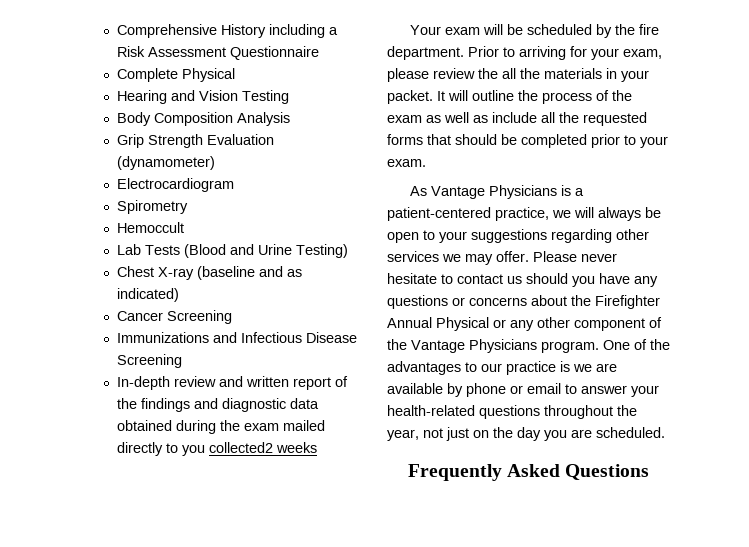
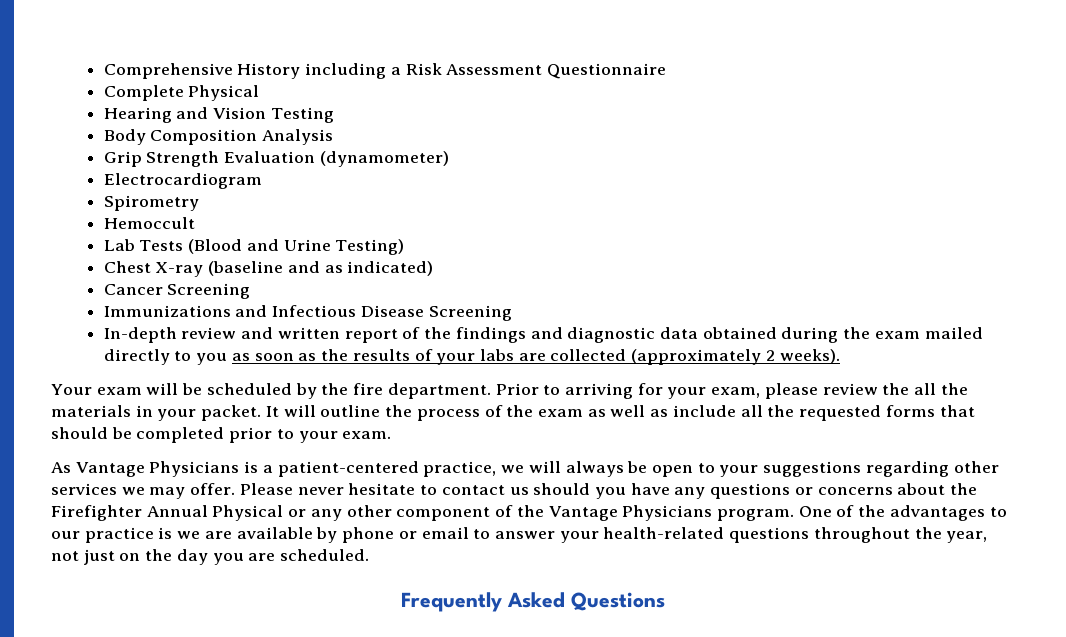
[208,442,317,453] collected2 weeks -> [231,349,840,365] as soon as the results of your labs are collected (approximately 2 weeks).

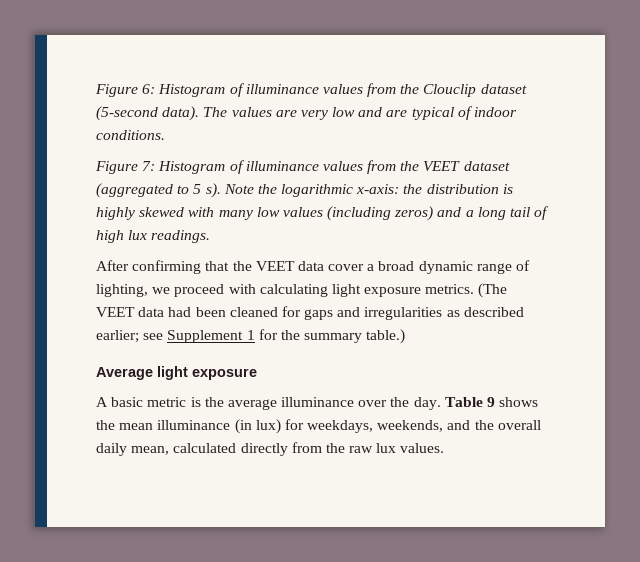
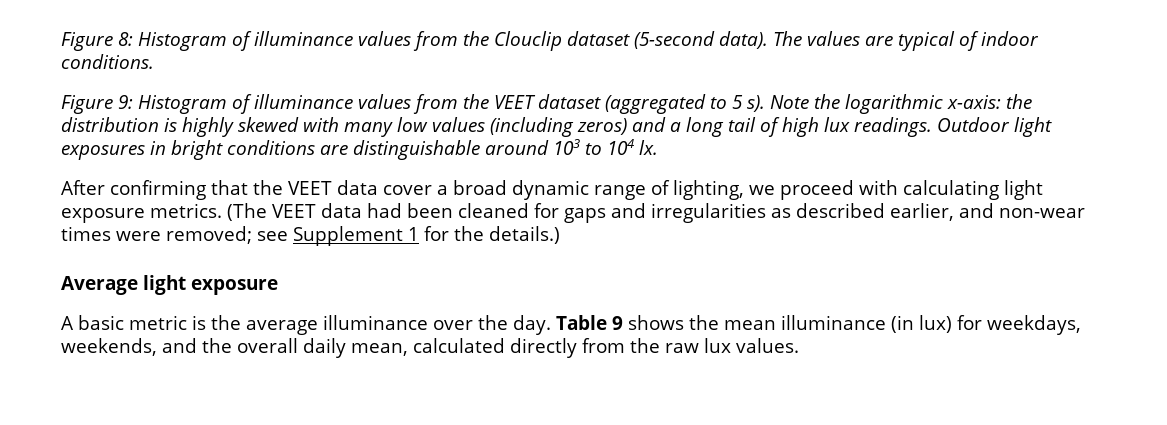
[95,84,156,97] Figure 6: -> [61,32,133,51] Figure 8:
[300,107,408,120] very low and are -> (893, 41) none
[142,161,156,171] 7: -> [118,95,133,109] 9:
(211, 236) none -> [937,117,1052,137] [61,139,658,160] Outdoor light exposures in bright conditions are distinguishable around 103 to 104 lx.
[96,330,139,343] earlier; -> [890,203,1085,221] [61,226,252,244] earlier, and non-wear times were removed;
[304,329,406,344] summary table.) -> [489,226,560,244] details.)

------------------------------------------------------------

#### Activity:
Copy exactly, with no other lines, the stretch of the material that begins at the line containing "(211, 236) none" and ends at its last line.

#### Result:
(211, 236) none -> [937,117,1052,137] [61,139,658,160] Outdoor light exposures in bright conditions are distinguishable around 103 to 104 lx.
[96,330,139,343] earlier; -> [890,203,1085,221] [61,226,252,244] earlier, and non-wear times were removed;
[304,329,406,344] summary table.) -> [489,226,560,244] details.)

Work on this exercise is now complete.